> BRIEF
Update the items below so that every "dashed" becomes "broken", and leave all other text unchanged.

[Extracted records]
((

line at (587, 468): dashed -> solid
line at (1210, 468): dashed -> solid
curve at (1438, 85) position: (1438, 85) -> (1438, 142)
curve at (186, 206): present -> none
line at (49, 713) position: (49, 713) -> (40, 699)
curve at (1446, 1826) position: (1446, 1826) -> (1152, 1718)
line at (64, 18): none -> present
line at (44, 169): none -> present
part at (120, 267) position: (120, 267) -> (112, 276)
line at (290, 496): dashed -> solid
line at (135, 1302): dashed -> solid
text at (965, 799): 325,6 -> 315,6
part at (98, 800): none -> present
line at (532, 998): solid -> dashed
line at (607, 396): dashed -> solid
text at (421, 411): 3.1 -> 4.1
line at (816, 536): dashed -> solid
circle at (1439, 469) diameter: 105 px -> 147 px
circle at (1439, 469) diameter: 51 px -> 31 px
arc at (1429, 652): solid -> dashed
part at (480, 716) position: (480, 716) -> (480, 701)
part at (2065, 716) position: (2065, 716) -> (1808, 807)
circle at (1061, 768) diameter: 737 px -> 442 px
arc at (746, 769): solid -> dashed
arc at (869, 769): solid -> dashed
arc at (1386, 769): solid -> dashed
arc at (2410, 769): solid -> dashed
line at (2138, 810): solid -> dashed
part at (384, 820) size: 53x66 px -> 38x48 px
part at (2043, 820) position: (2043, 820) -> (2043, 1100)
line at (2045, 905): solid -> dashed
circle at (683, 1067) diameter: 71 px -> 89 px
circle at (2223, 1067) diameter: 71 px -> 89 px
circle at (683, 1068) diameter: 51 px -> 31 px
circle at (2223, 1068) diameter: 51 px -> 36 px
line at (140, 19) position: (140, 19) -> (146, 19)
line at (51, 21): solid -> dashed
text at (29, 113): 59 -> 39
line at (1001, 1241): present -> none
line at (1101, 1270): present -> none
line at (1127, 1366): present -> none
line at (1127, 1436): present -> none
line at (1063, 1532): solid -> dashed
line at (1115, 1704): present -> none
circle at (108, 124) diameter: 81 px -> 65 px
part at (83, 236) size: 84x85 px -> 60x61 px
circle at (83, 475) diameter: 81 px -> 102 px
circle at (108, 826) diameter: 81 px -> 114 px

))

> OUTPUT
line at (587, 468): broken -> solid
line at (1210, 468): broken -> solid
curve at (1438, 85) position: (1438, 85) -> (1438, 142)
curve at (186, 206): present -> none
line at (49, 713) position: (49, 713) -> (40, 699)
curve at (1446, 1826) position: (1446, 1826) -> (1152, 1718)
line at (64, 18): none -> present
line at (44, 169): none -> present
part at (120, 267) position: (120, 267) -> (112, 276)
line at (290, 496): broken -> solid
line at (135, 1302): broken -> solid
text at (965, 799): 325,6 -> 315,6
part at (98, 800): none -> present
line at (532, 998): solid -> broken
line at (607, 396): broken -> solid
text at (421, 411): 3.1 -> 4.1
line at (816, 536): broken -> solid
circle at (1439, 469) diameter: 105 px -> 147 px
circle at (1439, 469) diameter: 51 px -> 31 px
arc at (1429, 652): solid -> broken
part at (480, 716) position: (480, 716) -> (480, 701)
part at (2065, 716) position: (2065, 716) -> (1808, 807)
circle at (1061, 768) diameter: 737 px -> 442 px
arc at (746, 769): solid -> broken
arc at (869, 769): solid -> broken
arc at (1386, 769): solid -> broken
arc at (2410, 769): solid -> broken
line at (2138, 810): solid -> broken
part at (384, 820) size: 53x66 px -> 38x48 px
part at (2043, 820) position: (2043, 820) -> (2043, 1100)
line at (2045, 905): solid -> broken
circle at (683, 1067) diameter: 71 px -> 89 px
circle at (2223, 1067) diameter: 71 px -> 89 px
circle at (683, 1068) diameter: 51 px -> 31 px
circle at (2223, 1068) diameter: 51 px -> 36 px
line at (140, 19) position: (140, 19) -> (146, 19)
line at (51, 21): solid -> broken
text at (29, 113): 59 -> 39
line at (1001, 1241): present -> none
line at (1101, 1270): present -> none
line at (1127, 1366): present -> none
line at (1127, 1436): present -> none
line at (1063, 1532): solid -> broken
line at (1115, 1704): present -> none
circle at (108, 124) diameter: 81 px -> 65 px
part at (83, 236) size: 84x85 px -> 60x61 px
circle at (83, 475) diameter: 81 px -> 102 px
circle at (108, 826) diameter: 81 px -> 114 px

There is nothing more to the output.